» **DIRECTIONS FOR THIS TASK**: Please say whether each numbered statement agrees with the autoencoder page, giving yes or no and quoting the words of the page that decide it. 1. Each layer of the stacked autoencoder is trained separately. 2. The penalty term in the contractive loss is the Frobenius norm of the Hessian matrix. 3. With hidden_layer = [100, 50, 25], the first SAE has a hidden layer of size 25.

» **SUPPLIED TEXT**:
※
Skip to content

Dimensionality Reduction with a Stacked Contractive Autoencoder

Dajana Müller edited this page Feb 23, 2022 · 3 revisions

Stacked Contractive Autoencoder

To overcome resource limitations when training convolutional neural networks, reducing the dimensionality of high dimensional data such as infrared microscopic images is a useful approach. Here, the stacked autoencoder can have N layers, where each layer is trained separately using an autoencoder with one layer at a time. The weights of the trained encoder part is then transfered to a fully connected encoder to perform dimensionality reduction of the whole dataset. To train the autoencoders, a contractive loss is used which is a mean-squared error with an additive regularization term. The penalty term is the Frobenius norm of the Jacobian matrix. It enables to learn a robust representation which is less sensitive to small variations in the data.

Data preparation

To train a stacked contractive autoencoder, only a small percentage of your whole dataset is need. The 3-dimensional data (X height ,Y width ,Z depth ) has to be reshaped to a vector (X height*Y width ,Z depth ), np.ndarray, np.float32. For example if you are working with spectral data your vector has to be reshaped to (X * Y , 427 WN). The data can L2-normalized within the training if wanted.

Example data

import numpy as np
data = np.random.uniform(low=0.001, high=0.0099, size=(1000,427))
val = np.random.uniform(low=0.001, high=0.0099, size=(200,427))
test = np.random.uniform(low=0.001, high=0.0099, size=(200,427))


A minimal guide to train a stacked contractive autoencoder is given below. All weights of each encoder will be saved in the ./logs/ folder. The amount of autoencoders are defined by the number of hidden layers: e.g. hidden_layer = [100, 50, 25] == yields 3 stacked autoencoder (SAE). The first SAE has only one hidden layer of size 100. After training this SAE for num_epochs, the dimensionality of the training data will be reduced to 100 dimensions and serves as the input training data for the second SAE with a hidden layer of size 50 (...).

from openvibspec.scae import train_SCAE
import os

fpath = os.getcwd()                                             #Define a saving path
enc_model = train_SCAE(data,                                    #Train each AE with N of epochs 
                       val,                                     #Enc_model is the fully connected encoder with the trained weights
                       hidden_layer = [100, 50, 25],            #List of hidden layers: E.g. [100,50,25] yiels 3 SCAE 
                       num_epochs=5)                            #Number of epochs,
                       batch_size = 50,                         #Batch size
                       learning_rate = 0.003,                   #Learning rate, 0.003 recommended by (1.5 Mil, 427) training data
                       early_stop_epochs = 200,                 #Number of epochs for early stopping
                       l2_normalize_data = False                #Data can be L2 normalized if wanted



To validate an independent dataset or perform dimensionality reduction on the whole dataset, the data has to reshapes as mentioned in "Data preparation". If l2_normalize_data was set to True while Training, the test data has to be manually L2-normalized before prediction.

prediction_test = enc.predict(test)

The final encoder model will be saved in the ./logs/ folder and can be loaded with:

import tensorflow as tf
encoder = tf.keras.models.load_model("./logs/model_encoder")
※
» **DATA SHOWN**:
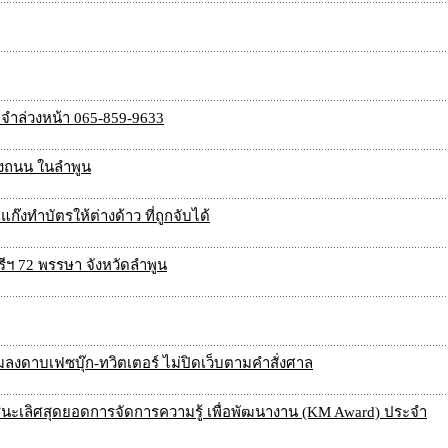
ีมัดจำล่วงหน้า 065-859-9633
้างถนน ในลำพูน
แก๊งทำบัตรให้ต่างด้าว ที่ถูกจับได้
ตรีฯ 72 พรรษา จังหวัดลำพูน
ยมลงดาบเฟซบุ๊ก-ทวิตเตอร์ ไม่ปิดเว็บตามคำสั่งศาล
งชนะเลิศสุดยอดการจัดการความรู้ เพื่อพัฒนางาน (KM Award) ประจำ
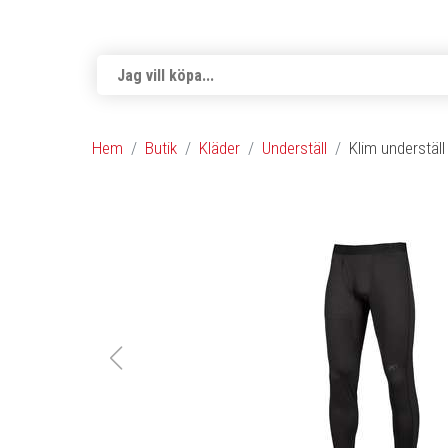
Hem
Butik
Kläder
Underställ
Klim underställ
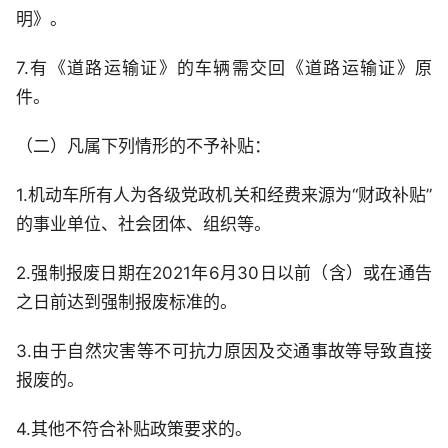
明》。
7.有《道路运输证》的车辆需交回《道路运输证》原
件。
（二）凡属下列情形的不予补贴：
1.机动车所有人为各级党政机关和经费来源为“财政补贴”
的事业单位、社会团体、组织等。
2.强制报废日期在2021年6月30日以前（含）或在通告
之日前达到强制报废标准的。
3.由于自然灾害等不可抗力原因及交通事故等导致直接
报废的。
4.其他不符合补贴政策要求的。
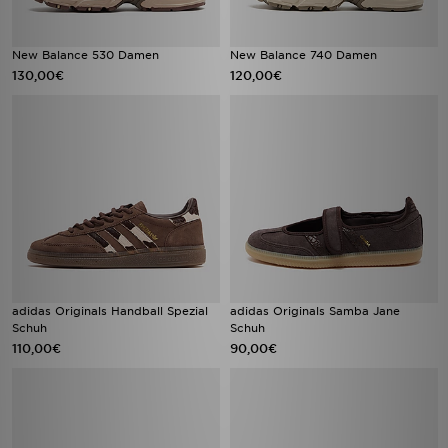
New Balance 530 Damen
New Balance 740 Damen
130,00€
120,00€
adidas Originals Handball Spezial
adidas Originals Samba Jane
Schuh
Schuh
110,00€
90,00€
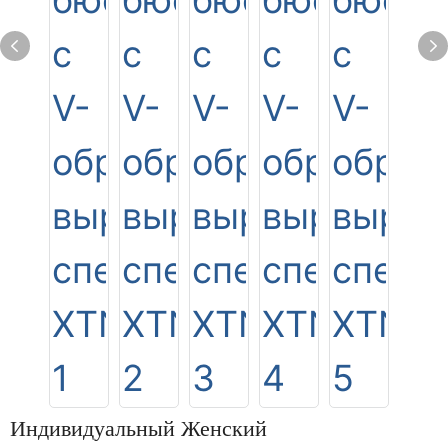
Индивидуальный Женский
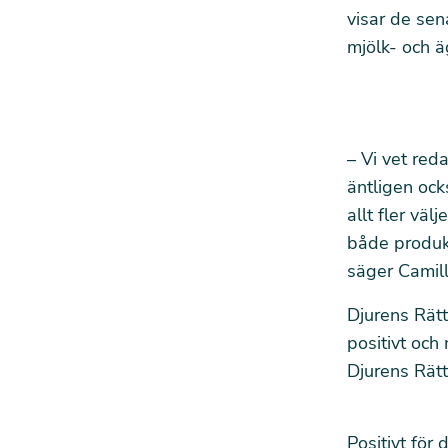
visar de sena
mjölk- och ä
– Vi vet red
äntligen ock
allt fler väl
både produk
säger Camil
Djurens Rätt
positivt och
Djurens Rätt
Positivt för 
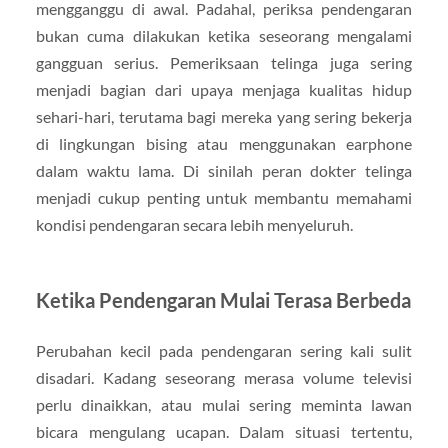
mengganggu di awal. Padahal, periksa pendengaran
bukan cuma dilakukan ketika seseorang mengalami
gangguan serius. Pemeriksaan telinga juga sering
menjadi bagian dari upaya menjaga kualitas hidup
sehari-hari, terutama bagi mereka yang sering bekerja
di lingkungan bising atau menggunakan earphone
dalam waktu lama. Di sinilah peran dokter telinga
menjadi cukup penting untuk membantu memahami
kondisi pendengaran secara lebih menyeluruh.
Ketika Pendengaran Mulai Terasa Berbeda
Perubahan kecil pada pendengaran sering kali sulit
disadari. Kadang seseorang merasa volume televisi
perlu dinaikkan, atau mulai sering meminta lawan
bicara mengulang ucapan. Dalam situasi tertentu,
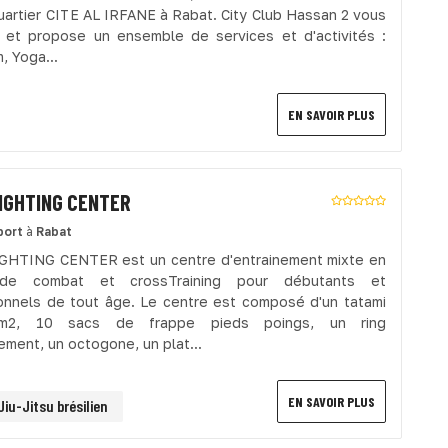
quartier CITE AL IRFANE à Rabat. City Club Hassan 2 vous
e et propose un ensemble de services et d'activités :
, Yoga...
EN SAVOIR PLUS
FIGHTING CENTER
port
à
Rabat
GHTING CENTER est un centre d'entrainement mixte en
de combat et crossTraining pour débutants et
onnels de tout âge. Le centre est composé d'un tatami
m2, 10 sacs de frappe pieds poings, un ring
ement, un octogone, un plat...
EN SAVOIR PLUS
Jiu-Jitsu brésilien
※
» **RESULT OF THE TASK**:
1. Yes: "each layer is trained separately using an autoencoder with one layer at a time"
2. No: "The penalty term is the Frobenius norm of the Jacobian matrix."
3. No: "The first SAE has only one hidden layer of size 100."